I need to have goals (like preparing a show) to work, otherwise I find it very difficult to create in a vacuum.
Then, I decided to branch out with some other venues, and to meet more people outside of the circle of the SDAI. I decided to start participating to juried group shows, like at the California Center for the Arts or at the Oceanside Museum of Art.
Landscape 2 - 2005, 2x(20"x20"),
prints mounted on wood.
One important thing I think is that I am flexible. One day at the SDAI there was this call for an "International Digital Juried Show" and I really wanted to participate. But I never had made before an artwork based on digital files. It opened a BIG new door for me. For weeks I worked on digital files based on the photos I was taking all the time. I explored all sorts of possibilities, knowing that I wanted to get "simple" images. That was a great discovery.
My entry was selected and I was thrilled.
In 2006, the series "Undocumented"
(face-mounted prints with plexi, 3x[20"x20"])
was accepted in "Cultural Fusion",
a juried show at the California Center for the Arts.
After that I continued working on digital files based on the photos I take. And I still do. It changed the way I paint. because at that time I started to incorporate in my work portraits of my family, portraits of people, of friends. I never thought: "I am a painter, the "International Digital Show is not for me." I just tried. I was excited by the new possibility.
About the isolation in the studio, I rarely suffer of it, but, yes, sometimes it feels odd. I like to be by myself and to work on my images. But it has to be balanced with some nice social time. For that I am going to openings. It is good to support other artists in their efforts, good to support the galleries and the community. Also, more and more I have the feeling that my work is going to include other people -like scientists-, to be less of a "solitary" adventure and more of a social one. I love to share ideas and to put energies together. I am thinking about how to do that a lot these days.
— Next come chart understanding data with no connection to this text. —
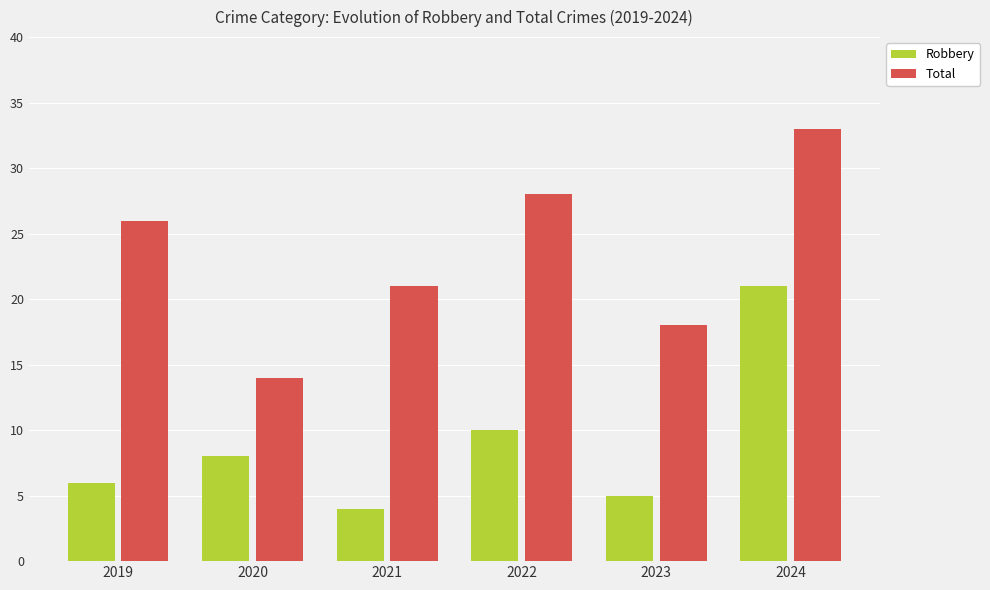

What is the sum of the Total values at 2024 and 2021?

54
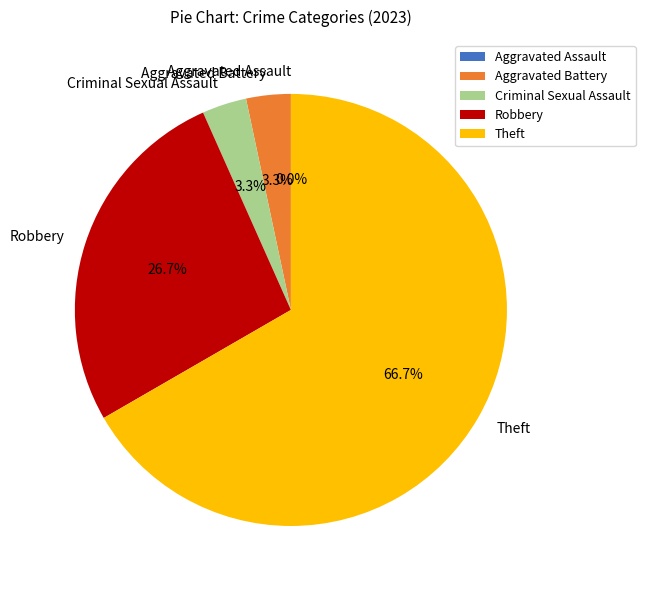

To the nearest percent, what is the difference between the largest and smallest slice percentages?

67%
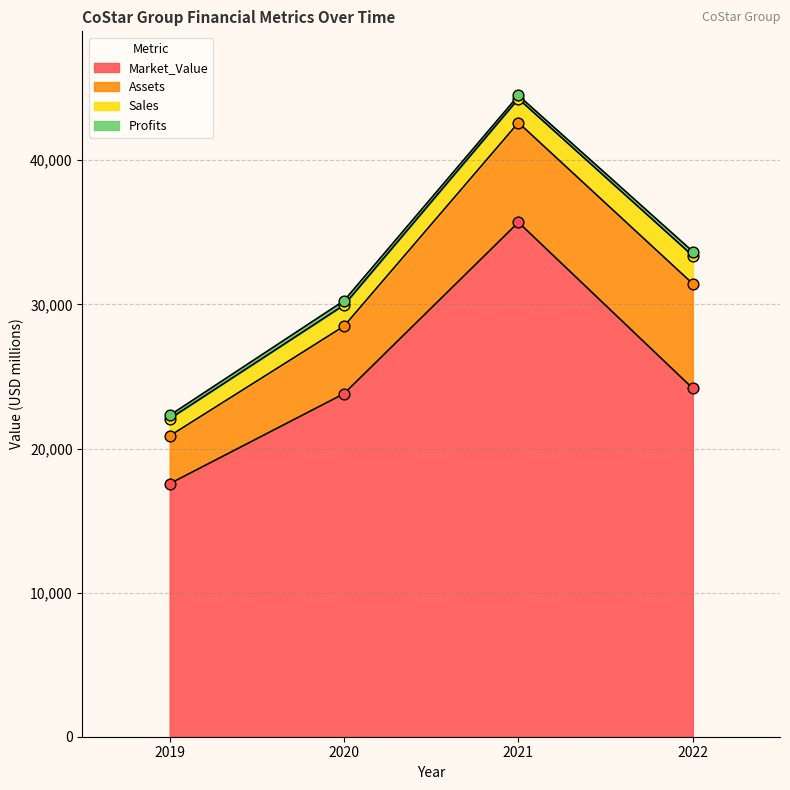

Which series has the largest total across all categories?

Market_Value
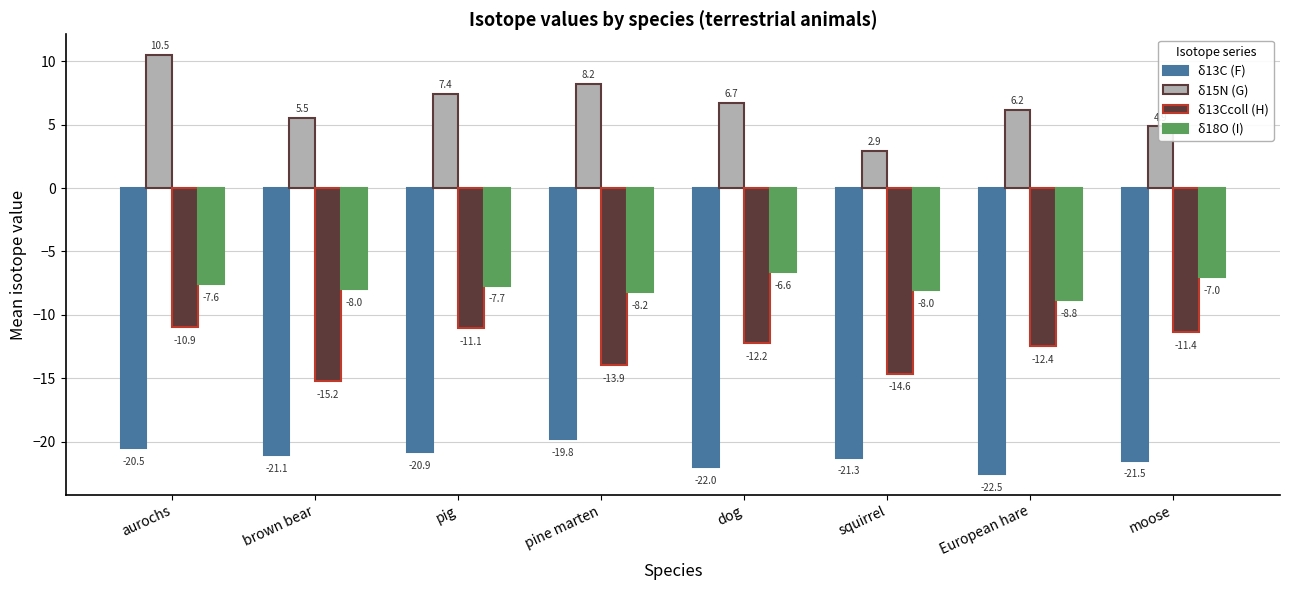

How many bars are there in total?

32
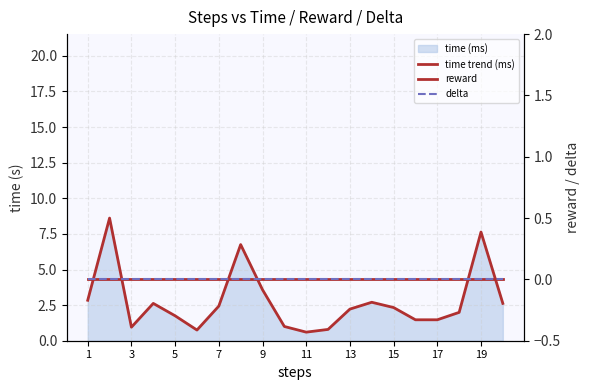

At how many categories does at least one series exceed 0?

20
It takes a long time to build a network. That's why right now I hope to stay here for a while! Otherwise I would have to do it all over again!
4 comments:
I really gain a lot of insight from your blogs, this one on moving is of much interest to me as I am semi relocating in Hawaii, it is so challenging to build new networks, and especially when I am only there part time! Thank-you so much for you continued inspiration!
Thank you for your comment - Best of luck for your semi relocation in Hawaii!
I can identify with all you've said - I'm married to a civil engineer and we've wandered the world all 30 years of our marriage. It usually takes about a year for me to get set up and established in any new place - so I do as much internet research in advance as I can, and try and make contact with galleries/groups/individuals before I get there. The excitement and pioneering spirit is wearing a bit thin now, and I think I'm ready to go home, so I have started to get involved in UK art events.
"The excitement and pioneering spirit is wearing a bit thin now" - for me too! I am not sure I am ready to move again. The perspective to do it "all over again" seems really challenging.
Although I just spent a week in Moab, and I felt so connected there (as always) that I am ready to go live in the desert with my family (it is the desert here, but not the same at all)!
It is interesting that you say "home" speaking of the U.K.
It makes me think that home for me is where I live now, it is always the place where I live. I am not thinking about going back to France. But settling down a little bit here, yes, definitely!
I wish you the best for your next move - you are right, internet helps a lot for exploring in advance the possibilities of a place!